Which duplicate row survives?
The first occurrence in file order. To keep the cheapest, sort ascending by price with csv-sorter first; to keep the newest, sort descending by date — then dedupe so the desired row is first.
What happens to products with no SKU yet?
They're kept. Blank-key rows are never deduped and are counted as Empty keys. If your import tool rejects blank SKUs, pre-filter them out with csv-column-filter (sku is_not_empty).
Will leading zeros on my UPC/barcode survive?
Yes — the tool is text-only and never converts identifiers to numbers, so 0049000000443 is preserved. If a spreadsheet already stripped the zeros before you exported, that loss happened upstream and can't be recovered here.
Can I dedupe per SKU per warehouse in one pass?
Not directly — the key is one column. Merge SKU and warehouse into a single key with csv-column-merger, dedupe on that, then split it back with csv-column-value-splitter if needed.
How large a catalogue can it process?
Free tier: 500 rows / 2 MB (this is a Pro tool). Pro: 100,000 rows / 100 MB. For larger feeds, split with csv-row-splitter, dedupe each part, concatenate, and run a final pass.
Can I upload an Excel product sheet?
Yes — .xlsx, .xls, and .ods are accepted; the first sheet is converted to CSV, deduped, and downloadable back as .xlsx. Plain .csv works too, and the delimiter is auto-detected.
Is my wholesale cost / supplier data uploaded?
No. Parsing and deduplication run in your browser. Costs, supplier names, and SKUs never reach a server — only an anonymous run counter is recorded for signed-in dashboards.
How do I just see which SKUs are duplicated first?
Use csv-duplicate-finder — it adds an _is_duplicate YES/NO column and groups duplicate SKUs so you can review before removing anything.
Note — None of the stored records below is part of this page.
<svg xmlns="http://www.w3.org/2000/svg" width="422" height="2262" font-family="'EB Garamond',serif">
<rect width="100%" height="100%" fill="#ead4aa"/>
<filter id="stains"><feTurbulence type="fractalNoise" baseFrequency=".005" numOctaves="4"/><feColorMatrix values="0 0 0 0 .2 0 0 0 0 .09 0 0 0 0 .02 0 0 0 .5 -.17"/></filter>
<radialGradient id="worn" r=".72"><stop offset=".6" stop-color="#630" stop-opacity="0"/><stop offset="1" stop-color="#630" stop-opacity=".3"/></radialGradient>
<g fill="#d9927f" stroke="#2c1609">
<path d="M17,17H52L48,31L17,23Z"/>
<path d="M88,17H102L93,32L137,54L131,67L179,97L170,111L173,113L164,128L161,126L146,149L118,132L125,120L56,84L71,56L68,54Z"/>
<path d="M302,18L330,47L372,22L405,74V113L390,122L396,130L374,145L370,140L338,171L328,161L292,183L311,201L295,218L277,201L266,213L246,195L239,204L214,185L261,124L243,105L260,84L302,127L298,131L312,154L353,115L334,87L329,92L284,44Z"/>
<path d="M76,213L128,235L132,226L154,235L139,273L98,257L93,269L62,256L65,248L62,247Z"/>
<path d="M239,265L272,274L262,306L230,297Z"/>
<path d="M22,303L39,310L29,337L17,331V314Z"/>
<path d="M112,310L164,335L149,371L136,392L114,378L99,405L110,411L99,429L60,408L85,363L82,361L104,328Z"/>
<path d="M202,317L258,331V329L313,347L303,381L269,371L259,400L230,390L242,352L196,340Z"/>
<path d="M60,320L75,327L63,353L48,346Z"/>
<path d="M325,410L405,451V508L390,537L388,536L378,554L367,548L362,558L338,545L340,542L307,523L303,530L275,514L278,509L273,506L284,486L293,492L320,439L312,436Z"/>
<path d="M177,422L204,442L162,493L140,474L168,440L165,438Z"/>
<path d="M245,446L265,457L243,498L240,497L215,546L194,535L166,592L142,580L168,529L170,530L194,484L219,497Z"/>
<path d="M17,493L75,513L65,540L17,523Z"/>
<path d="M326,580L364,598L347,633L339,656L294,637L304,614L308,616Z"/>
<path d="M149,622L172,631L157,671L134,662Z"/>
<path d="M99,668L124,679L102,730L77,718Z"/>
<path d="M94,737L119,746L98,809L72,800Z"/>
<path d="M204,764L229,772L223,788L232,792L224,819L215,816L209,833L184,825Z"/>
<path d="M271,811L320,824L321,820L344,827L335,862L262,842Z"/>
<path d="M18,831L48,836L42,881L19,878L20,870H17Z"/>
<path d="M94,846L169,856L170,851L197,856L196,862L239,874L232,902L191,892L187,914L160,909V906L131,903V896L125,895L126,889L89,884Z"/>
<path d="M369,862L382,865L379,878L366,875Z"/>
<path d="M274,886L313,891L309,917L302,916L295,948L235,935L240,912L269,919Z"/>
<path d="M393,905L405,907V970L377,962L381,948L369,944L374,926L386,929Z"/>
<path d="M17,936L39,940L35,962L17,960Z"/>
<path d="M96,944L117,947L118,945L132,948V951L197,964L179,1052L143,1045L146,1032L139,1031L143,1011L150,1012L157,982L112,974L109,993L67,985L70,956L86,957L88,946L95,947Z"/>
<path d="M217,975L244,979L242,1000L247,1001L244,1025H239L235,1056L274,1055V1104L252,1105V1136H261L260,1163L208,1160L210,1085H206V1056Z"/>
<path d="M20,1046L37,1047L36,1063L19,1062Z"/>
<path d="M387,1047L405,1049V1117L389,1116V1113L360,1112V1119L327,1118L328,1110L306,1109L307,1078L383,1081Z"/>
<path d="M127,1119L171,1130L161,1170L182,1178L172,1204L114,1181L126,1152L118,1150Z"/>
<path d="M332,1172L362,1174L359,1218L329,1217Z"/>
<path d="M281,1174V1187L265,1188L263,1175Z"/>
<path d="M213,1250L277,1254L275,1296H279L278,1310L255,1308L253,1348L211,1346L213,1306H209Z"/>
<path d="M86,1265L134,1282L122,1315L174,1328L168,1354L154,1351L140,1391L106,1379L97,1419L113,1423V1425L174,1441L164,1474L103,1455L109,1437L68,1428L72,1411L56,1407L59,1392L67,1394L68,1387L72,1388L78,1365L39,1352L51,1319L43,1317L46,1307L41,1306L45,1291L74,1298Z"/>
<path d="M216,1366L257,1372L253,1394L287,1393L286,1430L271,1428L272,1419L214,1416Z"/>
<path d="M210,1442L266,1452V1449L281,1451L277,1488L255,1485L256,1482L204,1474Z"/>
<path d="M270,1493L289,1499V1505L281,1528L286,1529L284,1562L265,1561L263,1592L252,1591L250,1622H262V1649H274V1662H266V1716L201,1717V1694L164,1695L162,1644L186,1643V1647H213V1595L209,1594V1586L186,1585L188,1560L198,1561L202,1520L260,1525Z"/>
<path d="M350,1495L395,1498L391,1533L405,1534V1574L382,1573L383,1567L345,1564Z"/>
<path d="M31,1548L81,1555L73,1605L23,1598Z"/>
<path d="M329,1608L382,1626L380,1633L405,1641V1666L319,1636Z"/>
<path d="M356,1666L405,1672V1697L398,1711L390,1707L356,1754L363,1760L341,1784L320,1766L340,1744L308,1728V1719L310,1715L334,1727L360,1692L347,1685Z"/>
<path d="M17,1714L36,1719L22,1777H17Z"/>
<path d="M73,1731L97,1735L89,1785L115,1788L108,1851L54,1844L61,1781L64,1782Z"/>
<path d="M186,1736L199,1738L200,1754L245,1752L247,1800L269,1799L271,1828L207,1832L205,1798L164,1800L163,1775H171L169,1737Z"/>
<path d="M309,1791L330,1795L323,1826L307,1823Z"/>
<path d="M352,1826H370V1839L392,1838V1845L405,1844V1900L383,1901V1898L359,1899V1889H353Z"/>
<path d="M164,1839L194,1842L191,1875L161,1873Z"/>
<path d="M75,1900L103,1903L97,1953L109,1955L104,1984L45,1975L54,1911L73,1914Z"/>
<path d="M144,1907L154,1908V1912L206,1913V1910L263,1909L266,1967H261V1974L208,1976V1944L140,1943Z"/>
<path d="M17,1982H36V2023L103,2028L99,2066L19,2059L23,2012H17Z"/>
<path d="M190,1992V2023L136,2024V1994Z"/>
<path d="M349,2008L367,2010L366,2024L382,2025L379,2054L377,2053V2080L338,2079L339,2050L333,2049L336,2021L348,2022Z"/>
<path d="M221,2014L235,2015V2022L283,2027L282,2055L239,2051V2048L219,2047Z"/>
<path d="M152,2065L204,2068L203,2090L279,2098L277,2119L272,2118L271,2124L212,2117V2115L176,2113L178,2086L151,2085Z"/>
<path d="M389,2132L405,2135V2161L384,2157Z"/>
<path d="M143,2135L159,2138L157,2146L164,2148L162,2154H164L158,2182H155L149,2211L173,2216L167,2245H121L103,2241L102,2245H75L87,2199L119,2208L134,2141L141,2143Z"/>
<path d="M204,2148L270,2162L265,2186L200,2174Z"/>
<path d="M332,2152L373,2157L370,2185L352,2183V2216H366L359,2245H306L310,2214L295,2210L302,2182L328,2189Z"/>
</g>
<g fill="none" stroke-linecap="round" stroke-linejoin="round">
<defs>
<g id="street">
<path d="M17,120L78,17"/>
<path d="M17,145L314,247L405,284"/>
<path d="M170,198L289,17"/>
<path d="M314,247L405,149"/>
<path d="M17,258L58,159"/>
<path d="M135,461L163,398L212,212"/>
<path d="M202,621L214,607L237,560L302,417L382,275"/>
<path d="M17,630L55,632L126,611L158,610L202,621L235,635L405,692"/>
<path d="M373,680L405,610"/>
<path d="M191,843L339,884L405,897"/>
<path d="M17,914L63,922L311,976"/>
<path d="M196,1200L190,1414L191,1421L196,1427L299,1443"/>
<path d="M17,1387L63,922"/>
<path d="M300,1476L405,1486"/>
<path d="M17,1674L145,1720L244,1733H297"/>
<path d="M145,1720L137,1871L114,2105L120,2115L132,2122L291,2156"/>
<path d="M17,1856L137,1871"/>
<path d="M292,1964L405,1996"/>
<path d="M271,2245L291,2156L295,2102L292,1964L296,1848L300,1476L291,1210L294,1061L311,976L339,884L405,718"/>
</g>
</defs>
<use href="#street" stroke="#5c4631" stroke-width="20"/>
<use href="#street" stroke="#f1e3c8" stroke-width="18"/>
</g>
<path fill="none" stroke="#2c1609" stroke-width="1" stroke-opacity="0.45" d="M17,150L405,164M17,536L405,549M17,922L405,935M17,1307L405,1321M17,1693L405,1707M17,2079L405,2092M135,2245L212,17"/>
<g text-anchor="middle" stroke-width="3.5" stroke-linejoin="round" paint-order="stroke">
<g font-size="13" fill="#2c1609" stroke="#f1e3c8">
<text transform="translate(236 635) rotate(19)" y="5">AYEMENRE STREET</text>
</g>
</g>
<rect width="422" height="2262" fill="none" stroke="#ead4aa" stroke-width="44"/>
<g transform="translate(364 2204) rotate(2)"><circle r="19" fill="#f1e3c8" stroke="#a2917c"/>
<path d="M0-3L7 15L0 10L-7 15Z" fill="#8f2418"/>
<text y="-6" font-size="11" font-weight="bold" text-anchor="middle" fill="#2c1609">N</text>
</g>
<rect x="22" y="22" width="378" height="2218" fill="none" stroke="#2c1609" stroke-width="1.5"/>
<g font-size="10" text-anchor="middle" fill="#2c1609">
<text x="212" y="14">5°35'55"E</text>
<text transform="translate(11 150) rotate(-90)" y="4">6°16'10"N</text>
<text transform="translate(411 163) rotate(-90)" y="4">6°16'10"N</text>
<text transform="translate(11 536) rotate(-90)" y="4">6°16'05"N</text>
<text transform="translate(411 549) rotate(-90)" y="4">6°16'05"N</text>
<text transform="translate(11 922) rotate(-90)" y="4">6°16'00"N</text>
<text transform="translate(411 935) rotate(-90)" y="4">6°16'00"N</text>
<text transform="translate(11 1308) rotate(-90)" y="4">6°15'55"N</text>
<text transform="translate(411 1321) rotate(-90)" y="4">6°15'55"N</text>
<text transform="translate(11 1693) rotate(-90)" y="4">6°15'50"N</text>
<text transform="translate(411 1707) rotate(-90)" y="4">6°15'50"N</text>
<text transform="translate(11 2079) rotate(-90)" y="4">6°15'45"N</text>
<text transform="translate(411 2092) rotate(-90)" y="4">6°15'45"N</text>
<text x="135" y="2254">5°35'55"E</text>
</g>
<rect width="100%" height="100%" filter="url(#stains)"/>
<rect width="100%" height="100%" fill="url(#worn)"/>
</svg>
Then use this deduplicator to collapse them.
It collapsed legitimate size variants — what went wrong?
You likely keyed on a parent SKU shared across variants. Dedupe on the variant-level identifier instead (Variant SKU, Barcode), which is unique per size/colour, so genuine variants are preserved.
Privacy first
Processing runs locally in your browser with PapaParse. No file is uploaded — only metadata counters are saved for signed-in dashboard stats.